_SOURCE DOCUMENT_
..........
Publications—Open-File Report 00–491
By Gary D. Tasker and Gregory E. Granato
U.S. Geological Survey Open-File Report 00–491
Prepared in cooperation with the Federal Highway Administration. A Contribution to the National Highway Runoff Data and Methodology Synthesis.
ONLINE ONLY
This report is available in Portable Document Format (PDF):
OFR 00–491 (555 KB) – 67
pages
Decision makers need viable methods for the
interpretation of local, regional, and national-highway
runoff and urban-stormwater data including flows, concentrations
and loads of chemical constituents and sediment,
potential effects on receiving waters, and the
potential effectiveness of various best management
practices (BMPs). Valid (useful for intended purposes),
current, and technically defensible stormwater-runoff
models are needed to interpret data collected in field
studies, to support existing highway and urban-runoffplanning
processes, to meet National Pollutant Discharge
Elimination System (NPDES) requirements,
and to provide methods for computation of Total
Maximum Daily Loads (TMDLs) systematically and
economically.
Historically, conceptual, simulation, empirical,
and statistical models of varying levels of detail, complexity,
and uncertainty have been used to meet various
data-quality objectives in the decision-making processes
necessary for the planning, design, construction,
and maintenance of highways and for other land-use
applications. Water-quality simulation models attempt
a detailed representation of the physical processes and
mechanisms at a given site. Empirical and statistical
regional water-quality assessment models provide a
more general picture of water quality or changes in
water quality over a region. All these modeling techniques
share one common aspect—their predictive
ability is poor without suitable site-specific data for
calibration.
..........
_RECORDS FOR PROCESSING_

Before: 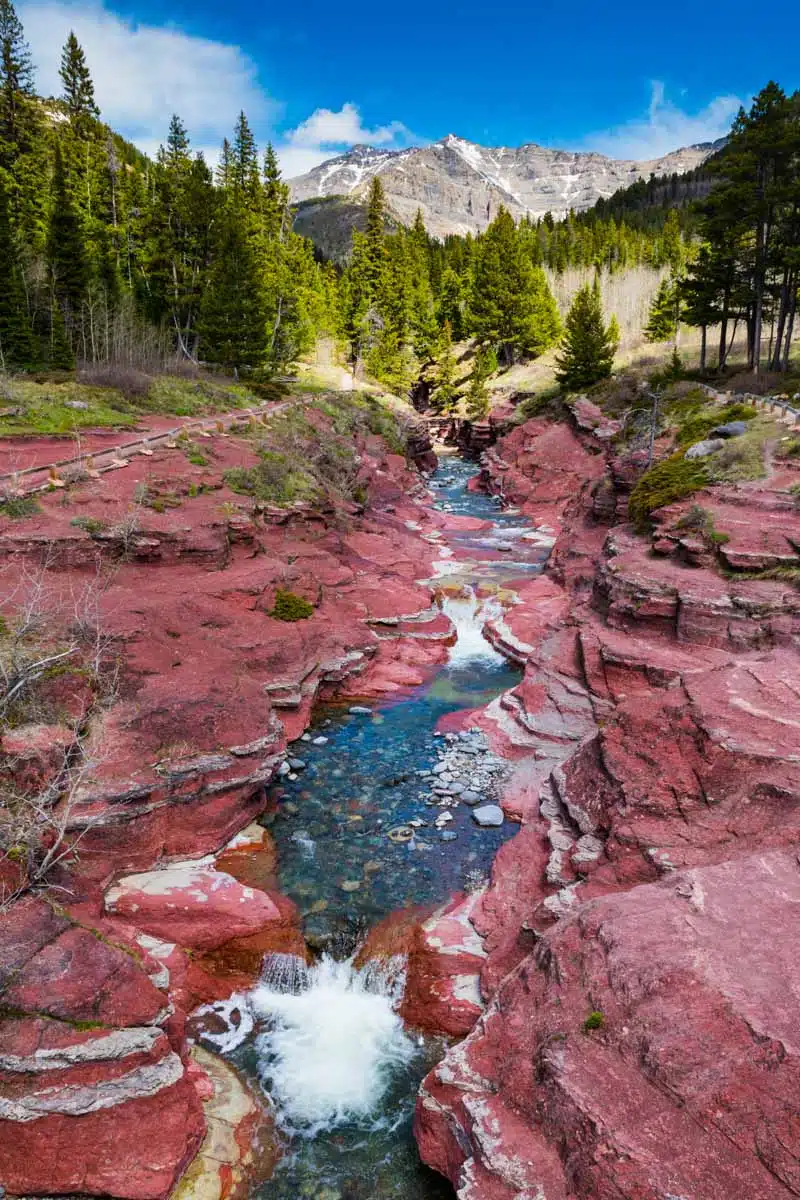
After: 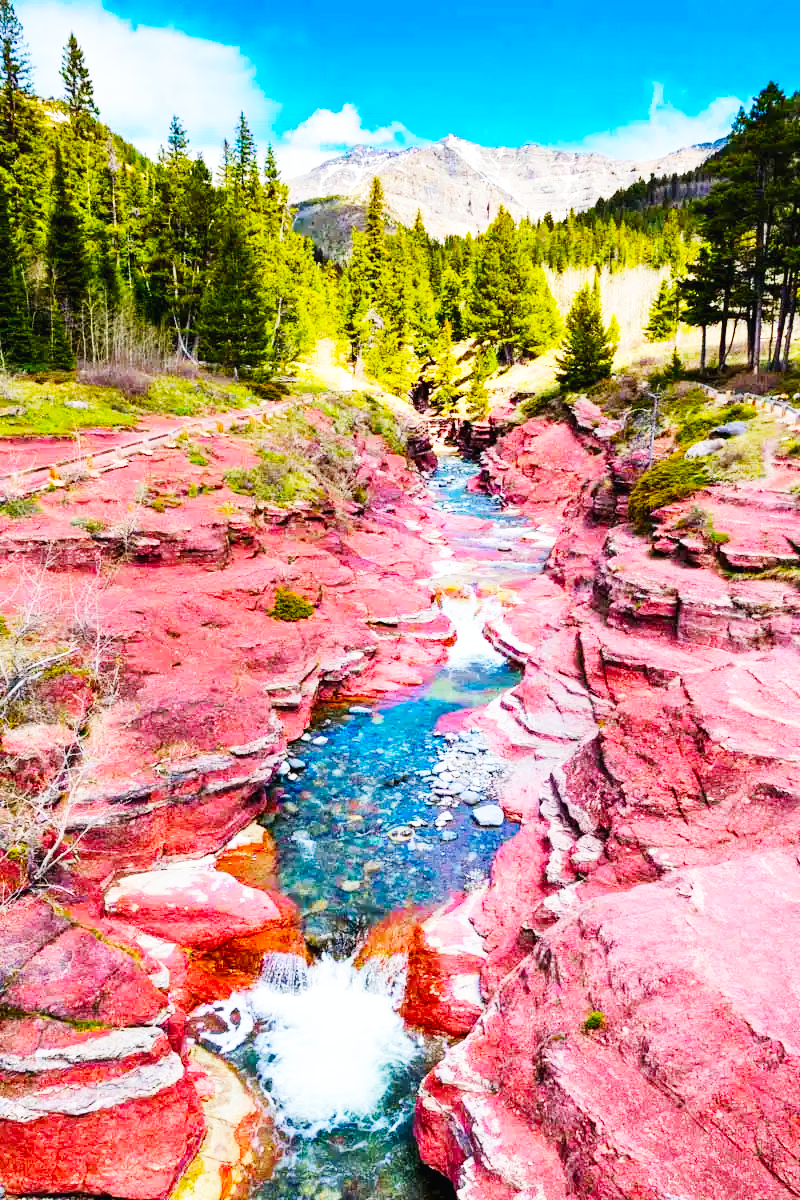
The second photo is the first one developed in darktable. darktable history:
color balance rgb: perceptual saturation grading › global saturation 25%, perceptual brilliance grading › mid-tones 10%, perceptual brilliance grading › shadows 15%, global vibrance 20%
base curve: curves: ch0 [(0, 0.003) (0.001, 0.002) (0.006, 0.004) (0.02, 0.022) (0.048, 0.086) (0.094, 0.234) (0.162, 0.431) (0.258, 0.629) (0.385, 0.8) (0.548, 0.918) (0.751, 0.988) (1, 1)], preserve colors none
..........
_EXERCISES TO COMPLETE_
(1) Based on the highway runoff report, do the following statements agree with it? Answer yes or no for each, and quote the words of the report that decide it. (a) The report was prepared in cooperation with the Federal Highway Administration. (b) Water-quality simulation models give a general picture of water quality over a region. (c) The modeling techniques described predict poorly without suitable site-specific data for calibration.
(2) In the entries, take the lines from the first line through the line containing "color balance rgb: perceptual", and substitute "image" for "photo" while keeping everything else the same. Give only those lines, without the pictures.

_FINAL RESULTS_
(1)
(a) Yes: "Prepared in cooperation with the Federal Highway Administration."
(b) No: "Water-quality simulation models attempt a detailed representation of the physical processes and mechanisms at a given site."
(c) Yes: "their predictive ability is poor without suitable site-specific data for calibration."

(2)
Before: 
After: 
The second image is the first one developed in darktable. darktable history:
color balance rgb: perceptual saturation grading › global saturation 25%, perceptual brilliance grading › mid-tones 10%, perceptual brilliance grading › shadows 15%, global vibrance 20%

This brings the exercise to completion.